The newest camera on the Hubble Space Telescope has created an unprecedented image of a huge hunk of the sky, including at least 10,000 galaxies, which could help determine how our own Milky Way evolved, astronomers said on Thursday.
The new mosaic is the largest color image ever made by the orbiting telescope, covering an area of the sky about the apparent size of the full moon. This may not sound big, but it is 150 times the size of images made by an earlier survey of galaxies known as the Hubble Deep Field image.
In this case, the size of the picture is important, because narrow, if deep, images of the cosmos can give a misleading impression of what is out there.
“Galaxies are incredibly diverse creatures,” Shardha Jogee, an astronomer at the Space Telescope Science Institute in Baltimore, said at a news briefing. “You really need a large sample, otherwise your results get skewed.”
Patchwork of 63 squares
The new image, created with Hubble’s Advanced Camera for Surveys, is a patchwork of 63 squares showing the area around the constellation Fornax in the southern celestial hemisphere.
Looking closely with high resolution, scientists found detailed pictures of 10,000 galaxies, and expect there are thousands of other, fainter galaxies in the same field of view.
Presented at a meeting of the American Astronomical Society in Atlanta, this research by an international group of scientists is meant to study how galaxies form. This is particularly important for those studying the Milky Way galaxy, which contains our solar system, Jogee said.
Because earthly observers are sitting within the Milky Way, their vantage point is better for galaxies outside our own, which can be glimpsed in their entirety.

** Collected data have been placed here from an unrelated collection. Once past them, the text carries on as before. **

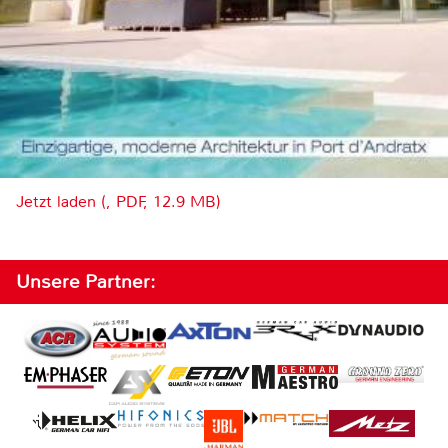
Jetzt laden (, PDF, 12.9 MB)
Unsere Partner:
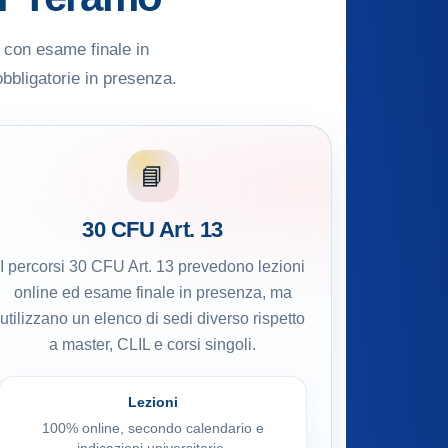
e con esame finale in
obbligatorie in presenza.
📘
30 CFU Art. 13
I percorsi 30 CFU Art. 13 prevedono lezioni
online ed esame finale in presenza, ma
utilizzano un elenco di sedi diverso rispetto
a master, CLIL e corsi singoli.
Lezioni
100% online, secondo calendario e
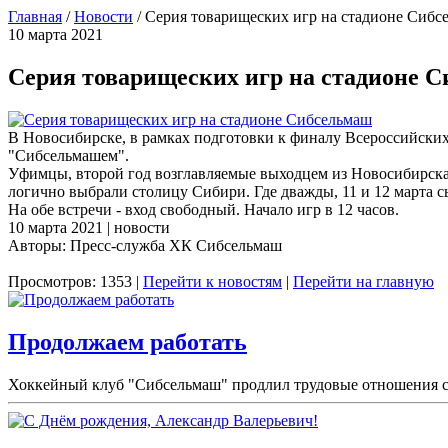
Главная
/
Новости
/
Серия товарищеских игр на стадионе Сибс
10 марта 2021
Серия товарищеских игр на стадионе 
В Новосибирске, в рамках подготовки к финалу Всероссийски
"Сибсельмашем".
Уфимцы, второй год возглавляемые выходцем из Новосибирска
логично выбрали столицу Сибири. Где дважды, 11 и 12 марта 
На обе встречи - вход свободный. Начало игр в 12 часов.
10 марта 2021 | новости
Авторы: Пресс-служба ХК Сибсельмаш
Просмотров: 1353 |
Перейти к новостям
|
Перейти на главную
Продолжаем работать
Хоккейный клуб "Сибсельмаш" продлил трудовые отношения с 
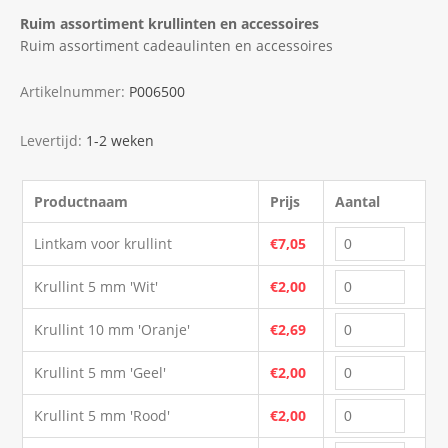
Ruim assortiment krullinten en accessoires
Ruim assortiment cadeaulinten en accessoires
Artikelnummer:
P006500
Levertijd:
1-2 weken
Productnaam
Prijs
Aantal
Lintkam voor krullint
€7,05
Krullint 5 mm 'Wit'
€2,00
Krullint 10 mm 'Oranje'
€2,69
Krullint 5 mm 'Geel'
€2,00
Krullint 5 mm 'Rood'
€2,00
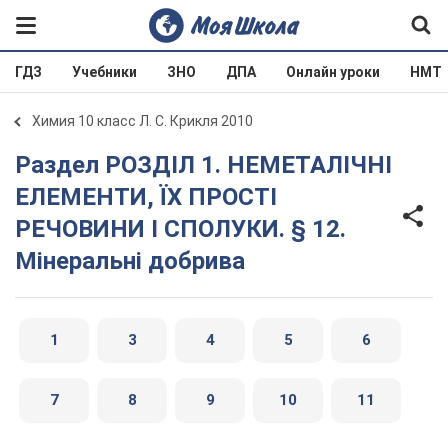
ГДЗ
Учебники
ЗНО
ДПА
Онлайн уроки
НМТ
Химия 10 класс Л. С. Крикля 2010
Раздел РОЗДІЛ 1. НЕМЕТАЛІЧНІ
ЕЛЕМЕНТИ, ЇХ ПРОСТІ
РЕЧОВИНИ І СПОЛУКИ. § 12.
Мінеральні добрива
1
3
4
5
6
7
8
9
10
11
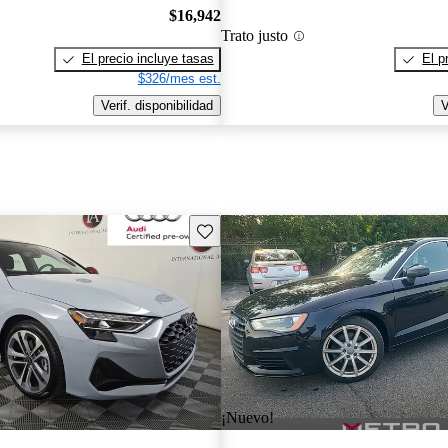
$16,942
Trato justo
El precio incluye tasas
El p
$326/mes est.
Verif. disponibilidad
V
Guarda este Aviso
¡Nuevo!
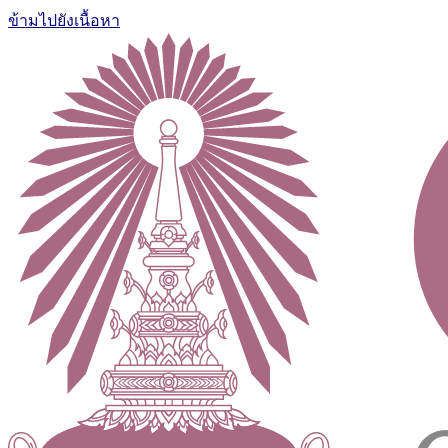
ข้ามไปยังเนื้อหา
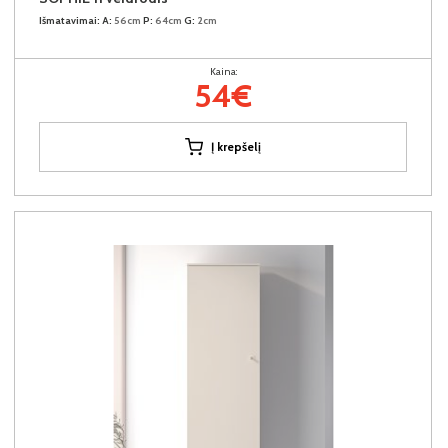
Išmatavimai:
A:
56cm
P:
64cm
G:
2cm
Kaina:
54€
Į krepšelį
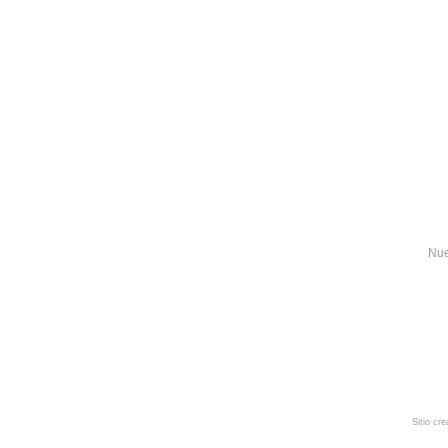
Nue
Sitio cr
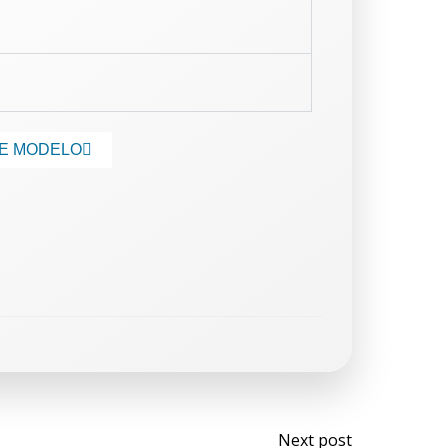
TE MODELO
Next post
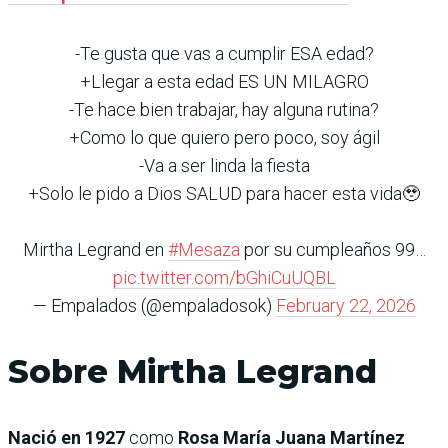
-Te gusta que vas a cumplir ESA edad?
+Llegar a esta edad ES UN MILAGRO
-Te hace bien trabajar, hay alguna rutina?
+Como lo que quiero pero poco, soy ágil
-Va a ser linda la fiesta
+Solo le pido a Dios SALUD para hacer esta vida🥹
Mirtha Legrand en
#Mesaza
por su cumpleaños 99…
pic.twitter.com/bGhiCuUQBL
— Empalados (@empaladosok)
February 22, 2026
Sobre Mirtha Legrand
Nació en 1927
como
Rosa María Juana Martínez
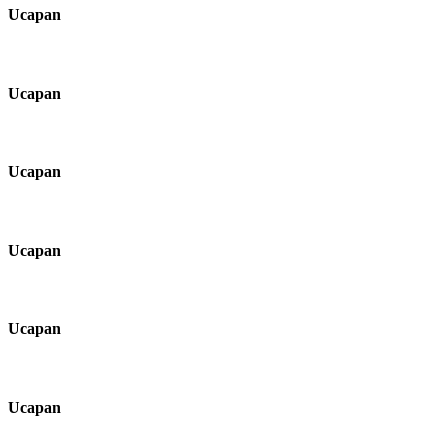
Ucapan
Ucapan
Ucapan
Ucapan
Ucapan
Ucapan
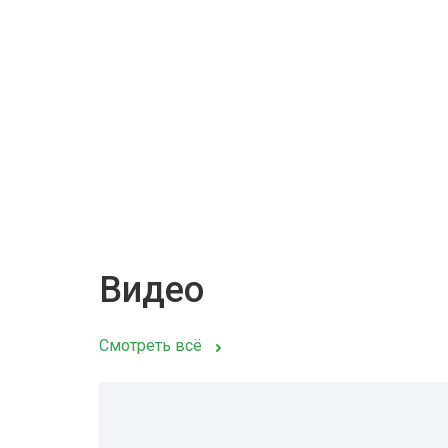
Видео
Смотреть всё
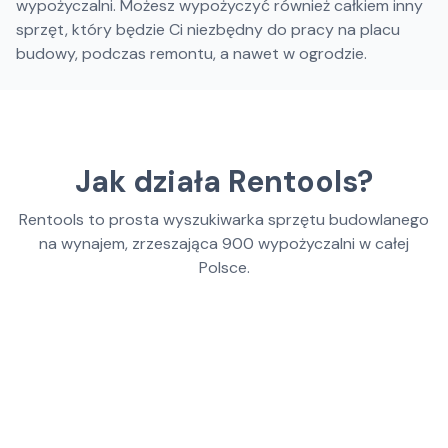
wypożyczalni. Możesz wypożyczyć również całkiem inny
sprzęt, który będzie Ci niezbędny do pracy na placu
budowy, podczas remontu, a nawet w ogrodzie.
Jak działa Rentools?
Rentools to prosta wyszukiwarka sprzętu budowlanego
na wynajem, zrzeszająca
900
wypożyczalni w całej
Polsce.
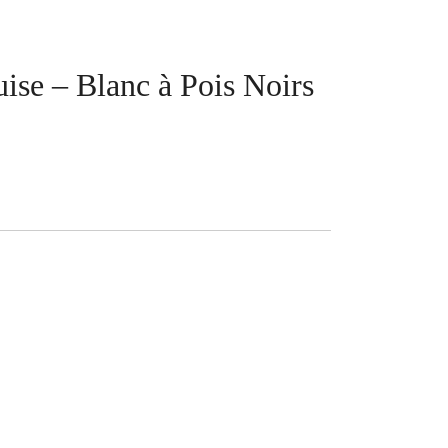
uise – Blanc à Pois Noirs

The international team chose to make a mosaic of the field around Fornax because they already knew the distances to the 10,000 galaxies.
By knowing the distances, astronomers could also determine how long light had taken to get from them to the Hubble’s camera, enabling them to see the galaxies as they were when the universe was about 4.5 billion years old. Scientists believe the universe is currently 13.7 billion years old.
Dominated by spirals
Jogee noted that most of the galaxies in the present-day universe — more than 70 percent — appear to be barred spiral galaxies like the Milky Way. These are pinwheel-shaped galaxies with elongated concentrations of stars that funnel gas to the center of the galaxy to fuel furious bursts of star formation.
There are also unbarred spiral galaxies and elliptical galaxies, which look smooth and round. The image also captured galactic mergers, in which stars experienced what astronomers call violent relaxation — a sort of “stellar amnesia” when stars forget where they were in a galaxy before the merger.
“By putting these different snapshots together, we could really piece together this big puzzle of galaxy evolution,” Jogee said.
The galaxy survey is known as GEMS, short for Galaxy Evolution from Morphology and Spectral Energy Distributions. Images are available online.